Hava kirliliği, insan sağlığına ve eko-sistemlere zararlıdır. Mevcut standartlara göre, insan nüfusunun büyük bir kısmı sağlıklı bir çevrede yaşamamaktadır.
Kış aylarının gelmesiyle birlikte hava kirliliği de arttı.Yakılan kömürlerin dumanları tüm mahalle ve şehri kaplamış durumda.Mahallelere baktığımız da ise durum çok daha vahim..
Yakılan kömürün dumanı tüm mahalleyi sarıyor. İnsanlar oluşan hava kirliliğinden dolayı dışarı çıkamaz oldu.Özellikle akşamları daha yoğun olan duman dolayısıyla hava şartları olumsuz etkilenirken,insanların solunum sistemleri zarar görmekte ve erken ölümlere yol açmakta.
Özellikle akşam saatlerinde daha yoğun olan duman sebebiyle dışarı çıkmamaya gayret edelim.
***
Partikül madde,nitrojen dioksit ve yer seviyesinde ki ozon, günümüzde genel olarak insan sağlığını en çok etkileyen iki kirletici olarak kabul edilmektedir. Bu kirleticilere uzun süre ve yüksek düzeylerde maruz kalmak, solunum sisteminin olumsuz şekilde etkilenmesinden erken ölüme kadar, geniş yelpazede etkilere neden olmaktadır.

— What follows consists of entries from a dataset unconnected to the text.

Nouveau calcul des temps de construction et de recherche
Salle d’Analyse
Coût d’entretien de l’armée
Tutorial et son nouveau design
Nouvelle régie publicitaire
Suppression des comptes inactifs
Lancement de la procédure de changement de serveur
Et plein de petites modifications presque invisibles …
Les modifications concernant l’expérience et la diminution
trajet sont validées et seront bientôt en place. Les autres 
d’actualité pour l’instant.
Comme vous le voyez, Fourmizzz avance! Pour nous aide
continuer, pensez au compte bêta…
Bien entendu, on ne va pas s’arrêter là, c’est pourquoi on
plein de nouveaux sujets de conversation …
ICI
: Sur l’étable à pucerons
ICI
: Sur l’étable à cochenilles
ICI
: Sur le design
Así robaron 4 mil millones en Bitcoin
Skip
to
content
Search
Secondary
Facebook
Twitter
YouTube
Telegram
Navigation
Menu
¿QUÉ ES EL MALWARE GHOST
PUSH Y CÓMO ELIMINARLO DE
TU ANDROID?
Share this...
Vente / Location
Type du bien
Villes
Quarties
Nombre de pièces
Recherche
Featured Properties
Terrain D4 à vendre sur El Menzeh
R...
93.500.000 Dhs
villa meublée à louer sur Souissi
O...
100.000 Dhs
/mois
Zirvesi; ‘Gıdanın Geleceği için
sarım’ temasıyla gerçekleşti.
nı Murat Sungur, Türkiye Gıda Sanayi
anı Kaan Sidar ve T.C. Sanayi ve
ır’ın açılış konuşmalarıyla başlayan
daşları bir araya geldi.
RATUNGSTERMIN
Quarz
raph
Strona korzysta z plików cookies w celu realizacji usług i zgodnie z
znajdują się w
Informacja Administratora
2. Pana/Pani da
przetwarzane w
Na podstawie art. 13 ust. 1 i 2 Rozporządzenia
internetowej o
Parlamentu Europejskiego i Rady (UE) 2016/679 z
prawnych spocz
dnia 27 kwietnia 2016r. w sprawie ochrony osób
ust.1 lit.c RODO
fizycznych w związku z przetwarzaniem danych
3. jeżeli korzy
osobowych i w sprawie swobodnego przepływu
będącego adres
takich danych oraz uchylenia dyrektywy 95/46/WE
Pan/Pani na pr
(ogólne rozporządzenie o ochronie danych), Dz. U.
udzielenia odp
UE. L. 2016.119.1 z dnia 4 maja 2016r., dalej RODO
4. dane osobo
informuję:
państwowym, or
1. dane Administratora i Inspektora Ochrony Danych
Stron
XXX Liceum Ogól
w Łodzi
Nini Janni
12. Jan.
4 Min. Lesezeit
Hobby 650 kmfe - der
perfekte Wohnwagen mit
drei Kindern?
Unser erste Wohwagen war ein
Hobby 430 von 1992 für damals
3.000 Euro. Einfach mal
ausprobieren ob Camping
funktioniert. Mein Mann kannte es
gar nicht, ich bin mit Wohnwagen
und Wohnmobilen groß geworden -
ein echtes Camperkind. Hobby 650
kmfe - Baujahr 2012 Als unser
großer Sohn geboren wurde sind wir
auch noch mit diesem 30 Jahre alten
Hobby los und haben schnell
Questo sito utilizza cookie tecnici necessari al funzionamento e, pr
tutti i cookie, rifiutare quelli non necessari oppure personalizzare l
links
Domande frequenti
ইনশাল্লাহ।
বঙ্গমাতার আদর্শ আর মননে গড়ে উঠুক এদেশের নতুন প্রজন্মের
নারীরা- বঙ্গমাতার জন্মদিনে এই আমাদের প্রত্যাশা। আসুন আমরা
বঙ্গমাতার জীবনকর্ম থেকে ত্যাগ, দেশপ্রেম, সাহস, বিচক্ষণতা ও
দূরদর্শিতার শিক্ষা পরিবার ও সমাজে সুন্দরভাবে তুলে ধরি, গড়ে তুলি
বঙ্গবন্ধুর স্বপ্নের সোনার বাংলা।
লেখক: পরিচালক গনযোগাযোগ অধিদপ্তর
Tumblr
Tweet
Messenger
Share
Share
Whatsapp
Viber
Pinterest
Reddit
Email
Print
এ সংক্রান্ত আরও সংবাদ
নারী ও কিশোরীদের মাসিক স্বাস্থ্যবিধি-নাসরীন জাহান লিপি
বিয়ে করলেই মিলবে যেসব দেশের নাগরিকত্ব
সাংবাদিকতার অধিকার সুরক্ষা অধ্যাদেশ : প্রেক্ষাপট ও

Avrupa'daki şehir sakinlerinin yaklaşık %90'ı, sağlık açısından zararlı kabul edilen hava kalitesi seviyelerinin üstünde konsantrasyonlara sahip kirleticilere maruz kalmaktadır. Örneğin, havadaki ince partikül madde (PM2.5) konsantrasyonunun, AB’de yaşam beklentisini sekiz aydan fazla azalttığı tahmin edilmektedir. Benzo(a)pyrene, önemi her geçen gün artan kanserojen bir kirletici olup, özellikle orta ve doğru Avrupa başta olmak üzere birçok kentsel alanda insan sağlığını korumak için belirlenmiş eşik değerin üzerinde konsantrasyonlara sahiptir.
***
Hava kirliliği kaynakları:
Antropojenik ve doğal olmak üzere çeşitli hava kirliliği kaynakları bulunmaktadır:
- Elektrik üretimi, ulaşım, endüstri ve hanelerde fosil yakıtların yakılması;
- Kimya ve madem sanayinde olmak üzere; endüstriyel prosesler ve solvent kullanımı
- Tarım;
- Atık arıtma;
- Volkanik patlamalar, rüzgarla taşınan toz, deniz tuzu serpintisi ile bitkilerdeki uçucu organik bileşiklerin emisyonları doğal emisyon kaynaklarına örnektir.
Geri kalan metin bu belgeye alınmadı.